Print out the `baseline_percent` so we know what to use for our baseline percentage in the A/B Sample Size Calculator.

In [12]:
print('The baseline is ' + str(baseline_percent) + '%.')

The baseline is 18.6%.


## Mish Mosh B'Gosh: The Effect Size
9. These rainbow fingerling potatoes don’t come cheap. We’d like to know for sure that, with this change, we’ll be pulling in at least $1240 more every week. In order to figure out how many more customers we need, we’ll have to investigate the average revenue generated from a given sale. Luckily we have a list of the money spent by each customer in a typical week: `noshmishmosh.money_spent`. Save that list into a variable called `payment_history`.

In [14]:
payment_history = noshmishmosh.money_spent
payment_history[0:3]

[39.01, 10.16, 36.88]

10. We need to find how many purchases it would take to reach $1240 in additional revenue using our historical data.

   Let’s start with computing the average payment per paying customer using np.mean, saving it as average_payment.


In [20]:
average_payment = np.mean(payment_history)
print('The average purchase is $' + str(round(average_payment,2)) + '.')

The average purchase is $26.54.


11. We want to know how many of these “usual” payments it would take to clear our \\$1240 mark. Round the number up using `np.ceil` (because that’s how many new customers it takes to bring in more than \$1240). Save that value into a `new_customers_needed` variable.

In [21]:
new_customers_needed = np.ceil(1240 / average_payment)
print(str(new_customers_needed) + ' new customers are needed to clear the $1240 mark.')

47.0 new customers are needed to clear the $1240 mark.


12. Now find the additional percent of weekly visitors who must make a purchase in order to make this change worthwhile.
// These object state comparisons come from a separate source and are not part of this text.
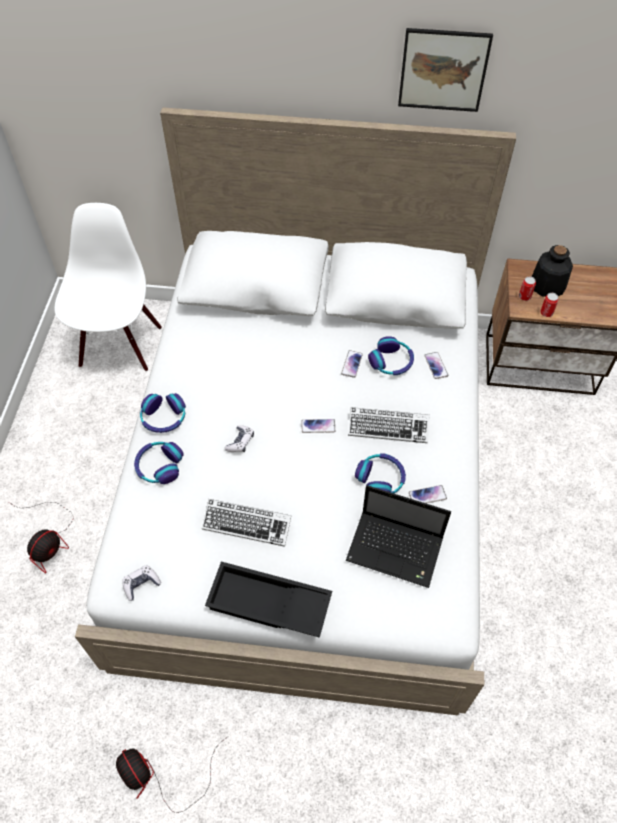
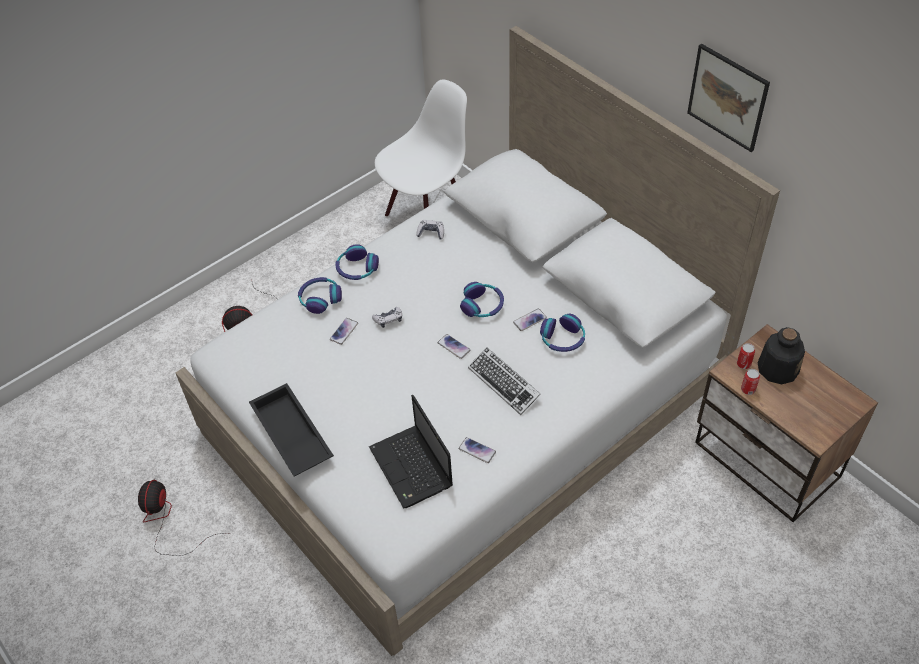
camera: 45 degrees right, 5 degrees down
(141, 584) = (232, 364): game controller -> game controller (431, 233)
(247, 524) = (333, 376): keyboard -> none
(380, 479) = (456, 414): headphones -> headphones (482, 305)
(436, 365) = (595, 365): phone -> phone (344, 331)

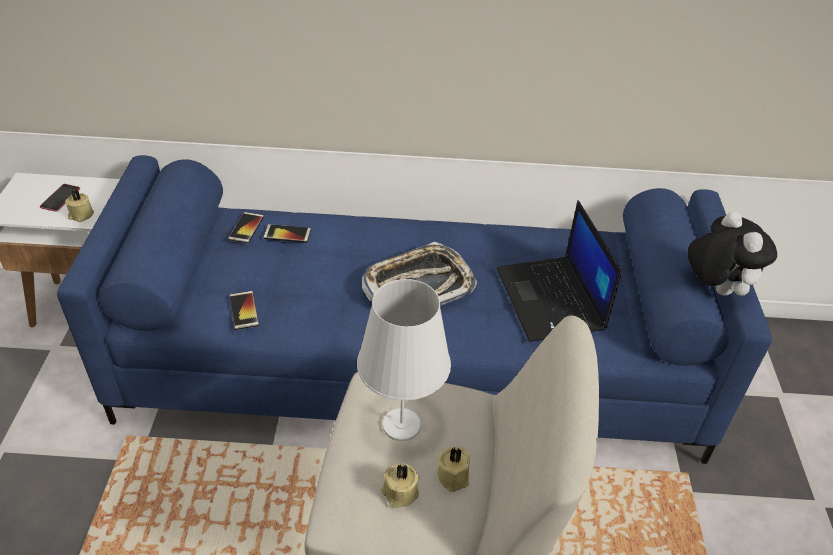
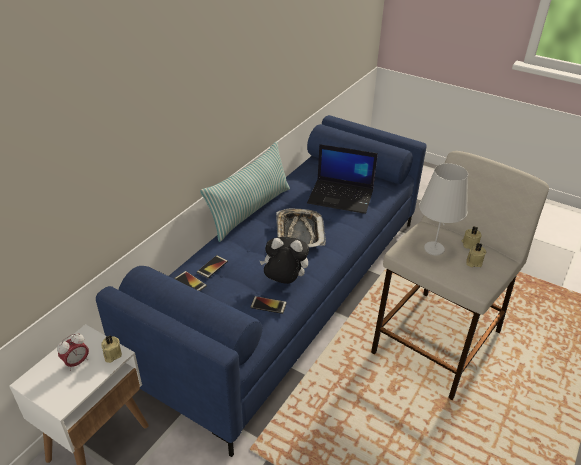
camera: 60 degrees left, 5 degrees down
(60, 198) = (77, 362): phone -> alarm clock
(432, 222) = (250, 211): none -> pillow
(714, 288) = (390, 142): plush toy -> plush toy (284, 282)

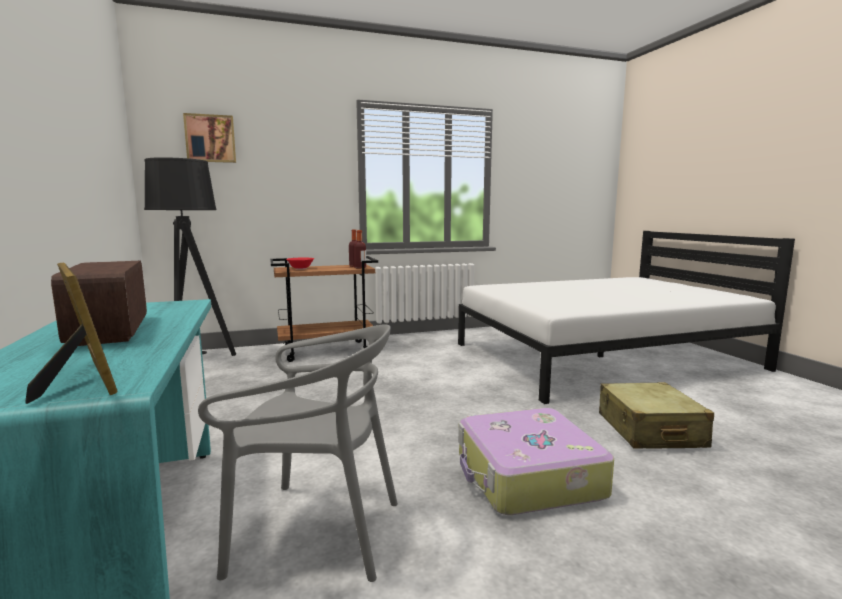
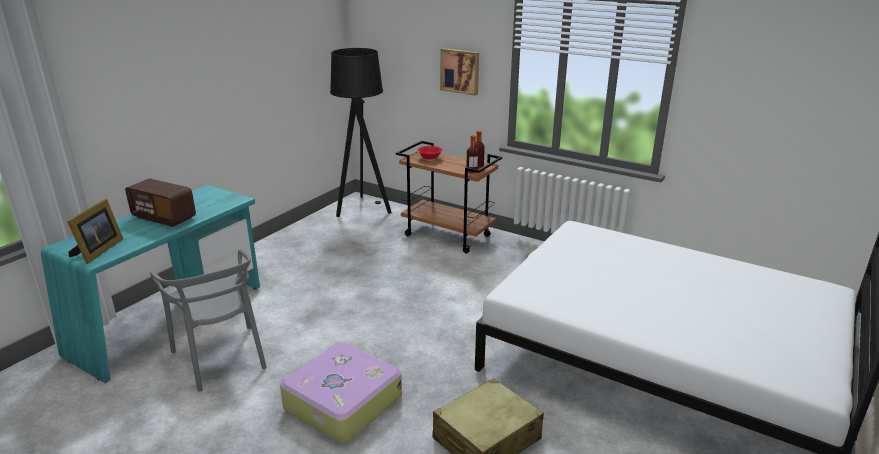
camera: 50 degrees right, 15 degrees up
(110, 331) = (164, 217): radio -> radio turned 90 degrees counterclockwise
(210, 138) = (393, 25): picture -> picture (460, 71)

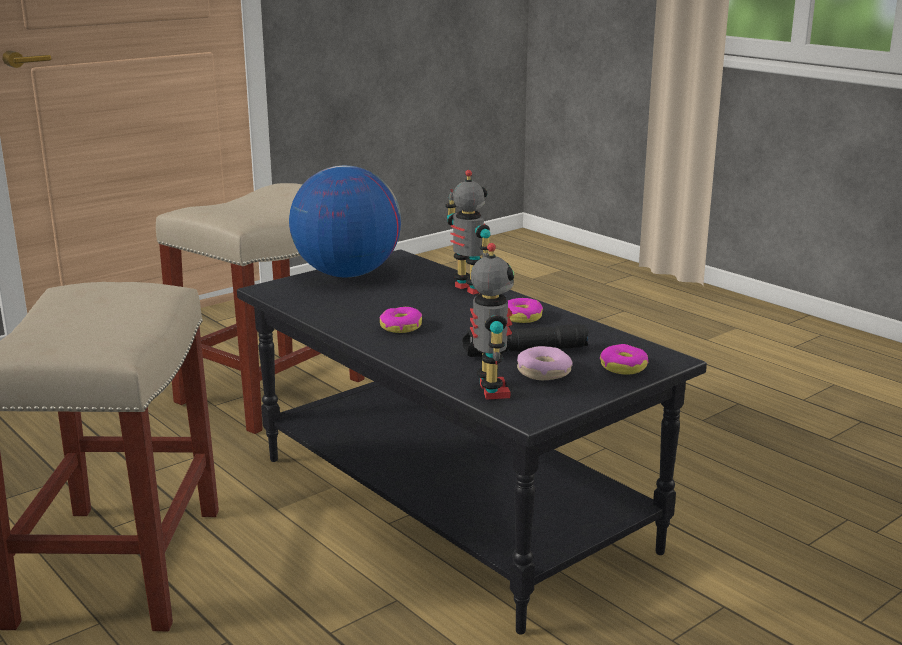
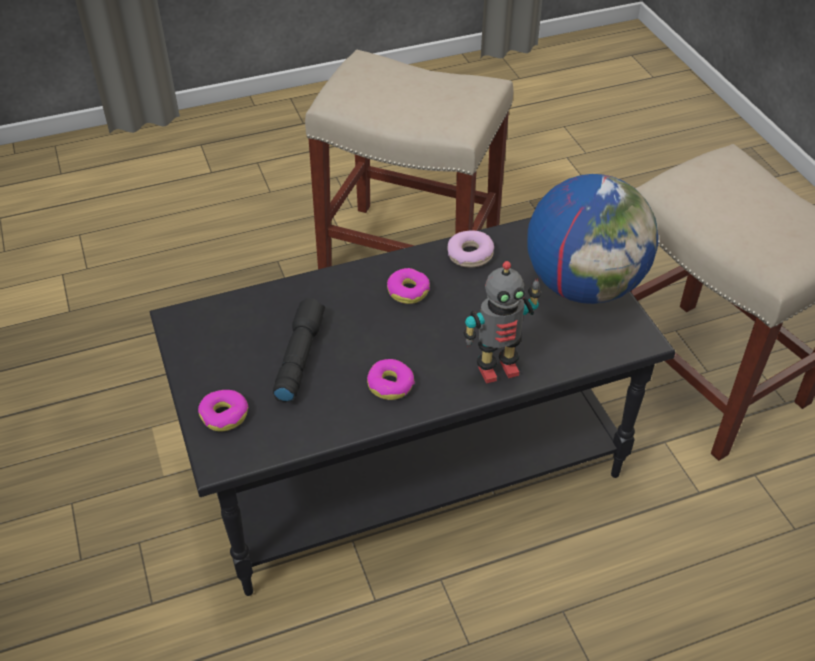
camera: 110 degrees right, 25 degrees up
(490, 391) = (235, 310): toy robot -> none
(544, 372) = (248, 355): donut -> donut (470, 255)

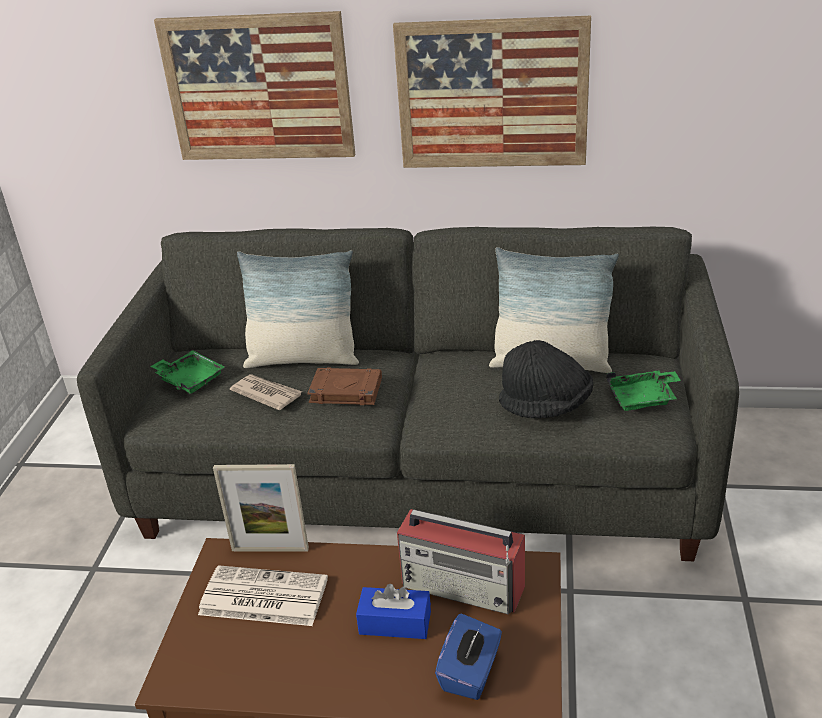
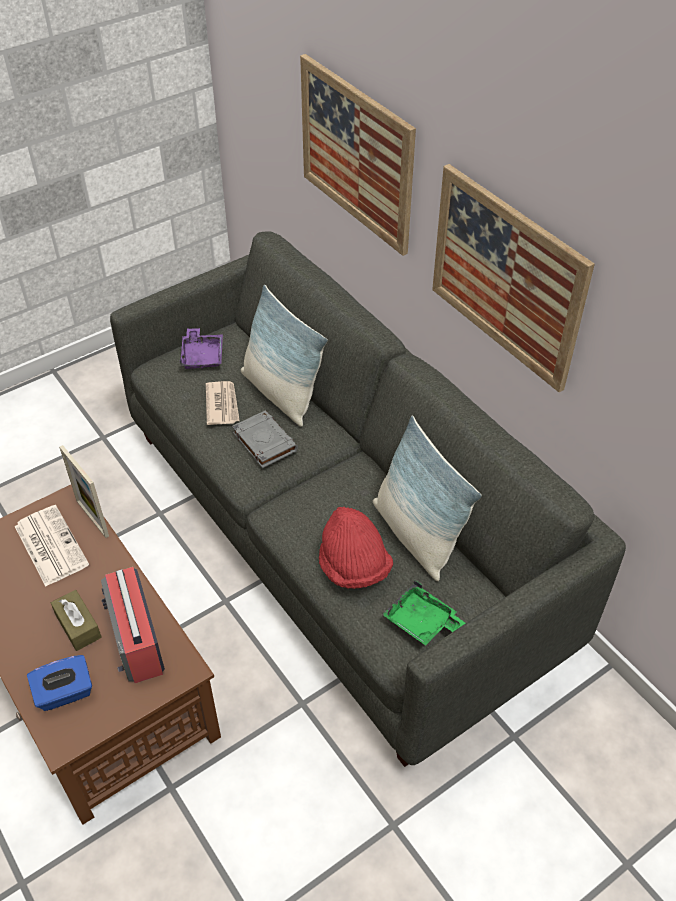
camera: 45 degrees right, 15 degrees up
(190, 379) = (202, 356): green tray -> purple tray
(345, 391) = (264, 442): brown book -> grey book
(395, 623) = (78, 626): blue tissue box -> brown tissue box
(546, 406) = (353, 566): black hat -> red hat

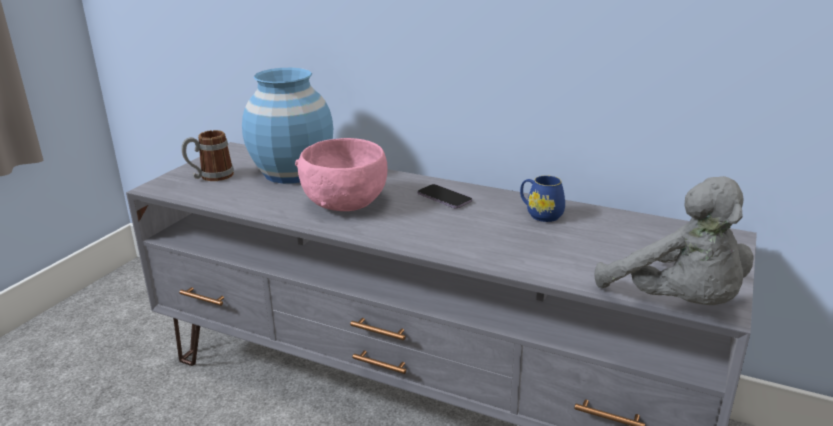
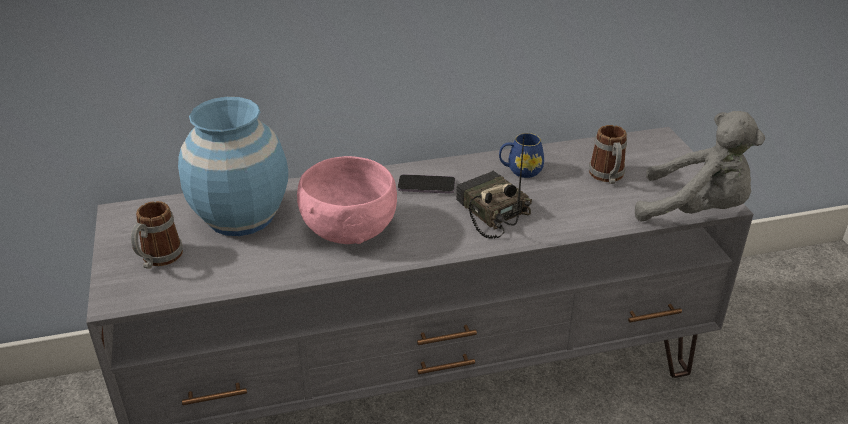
camera: 40 degrees left, 10 degrees up
(467, 230) = (490, 212): none -> radio
(619, 246) = (608, 177): none -> mug

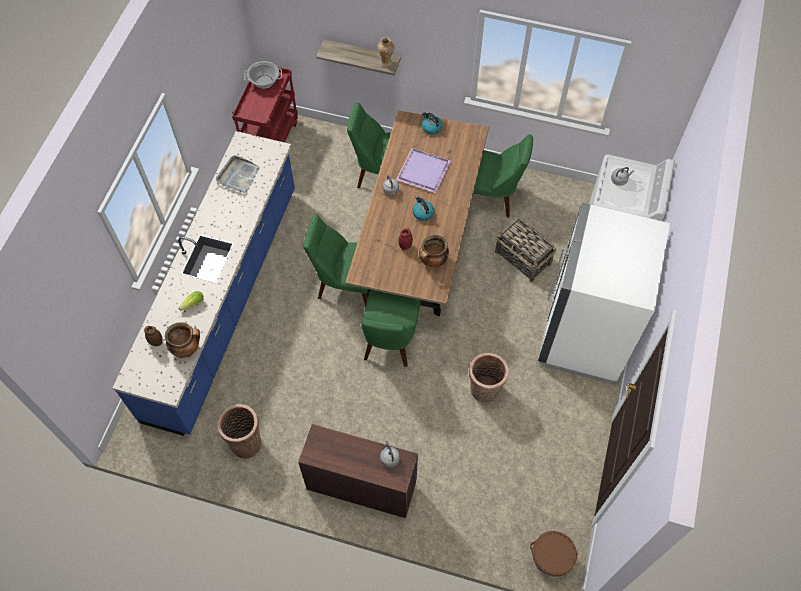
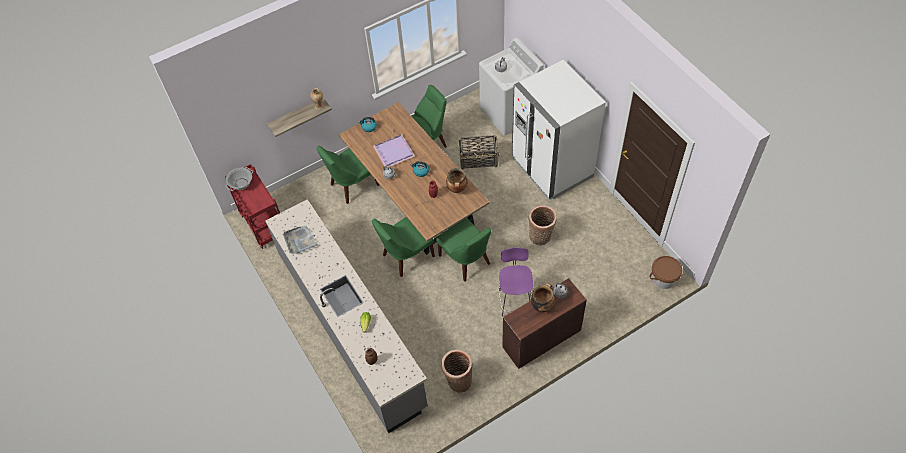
camera: 45 degrees left, 5 degrees down
(187, 348) = (393, 347): cooking pot -> cooking pot (542, 305)
(224, 301) = (351, 328): blue counter -> grey counter
(384, 424) = (515, 300): none -> purple chair

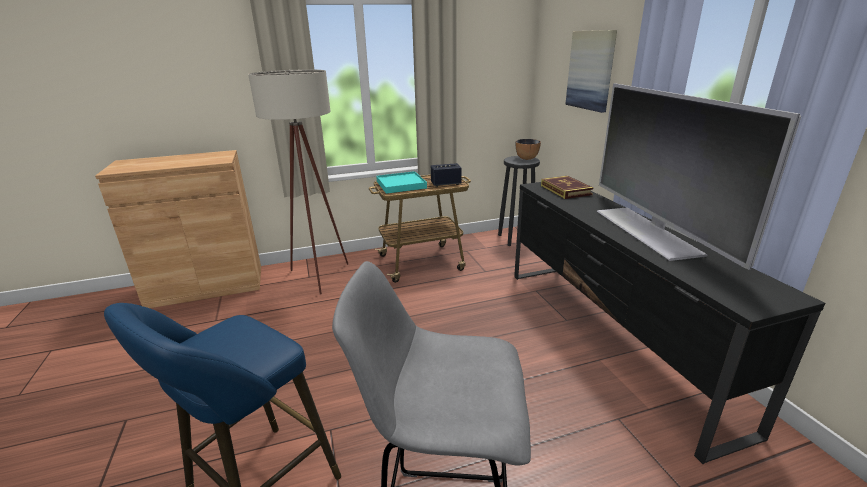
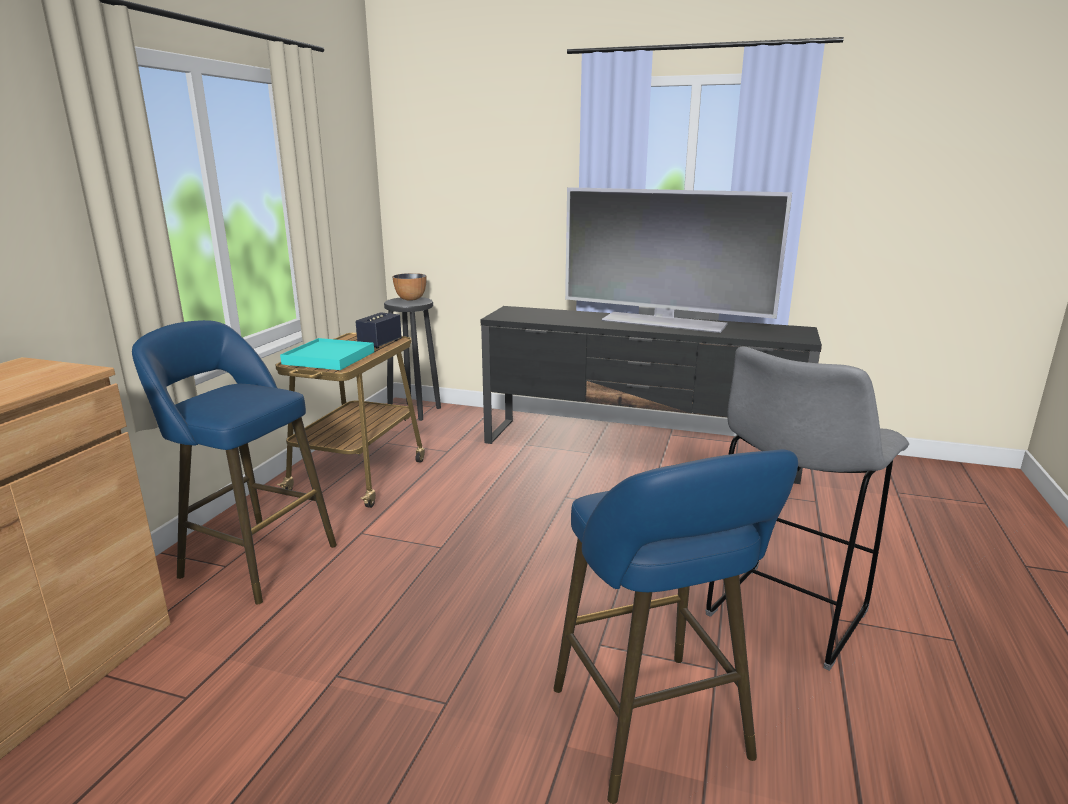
camera: 55 degrees left, 5 degrees down
(319, 279) = (252, 559): beige floor lamp -> blue stool
(565, 190) = (533, 313): book -> none
(591, 70) = (495, 178): picture -> none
Do this by dividing the number of customers by the total visitor count for a typical week (calculated earlier), and multiplying by 100. Save the result in a variable called `percentage_point_increase`. Print `percentage_point_increase` to see what it is.

In [23]:
percentage_point_increase = (new_customers_needed / total_visitor_count) * 100
print('The additional percent of weekly visitors who must make a purchase in order to make this change worthwhile is: ' + str(percentage_point_increase) + '%')

The additional percent of weekly visitors who must make a purchase in order to make this change worthwhile is: 9.4%


13. In order to find our minimum detectable effect/desired lift, we need to express `percentage_point_increase` as a percent of `baseline_percent`. You can do this by dividing `percentage_point_increase` by `baseline_percent` and multiplying by `100.0`.

    Store the results in a variable called `mde`.

In [25]:
mde = percentage_point_increase / baseline_percent * 100

14. Print out the result `mde`.

In [29]:
print('The minimum detectable effect, or desired lift, is ' + str(round(mde,2)) + '%.')

The minimum detectable effect, or desired lift, is 50.54%.


## Nosh Mish Mosh: Tying It All Together
15. The last thing we need to calculate the sample size for Nosh Mish Mosh’s artisanal rebranding is our statistical significance threshold. We’d like to be fairly certain, but this isn’t going to be a million dollar decision, so let’s go with 10%.

16. Now put it all together! Punch the baseline, the minimum detectable effect, and the statistical significance threshold into the calculator and evaluate how many people need to be shown the new assets before we can check if the results are a significant improvement. Save the results in a variable called `ab_sample_size`.

In [30]:
ab_sample_size = 440
print(str(ab_sample_size) + ' people need to be shown the new assets before we can check if the results are a significant improvement.')

440 people need to be shown the new assets before we can check if the results are a significant improvement.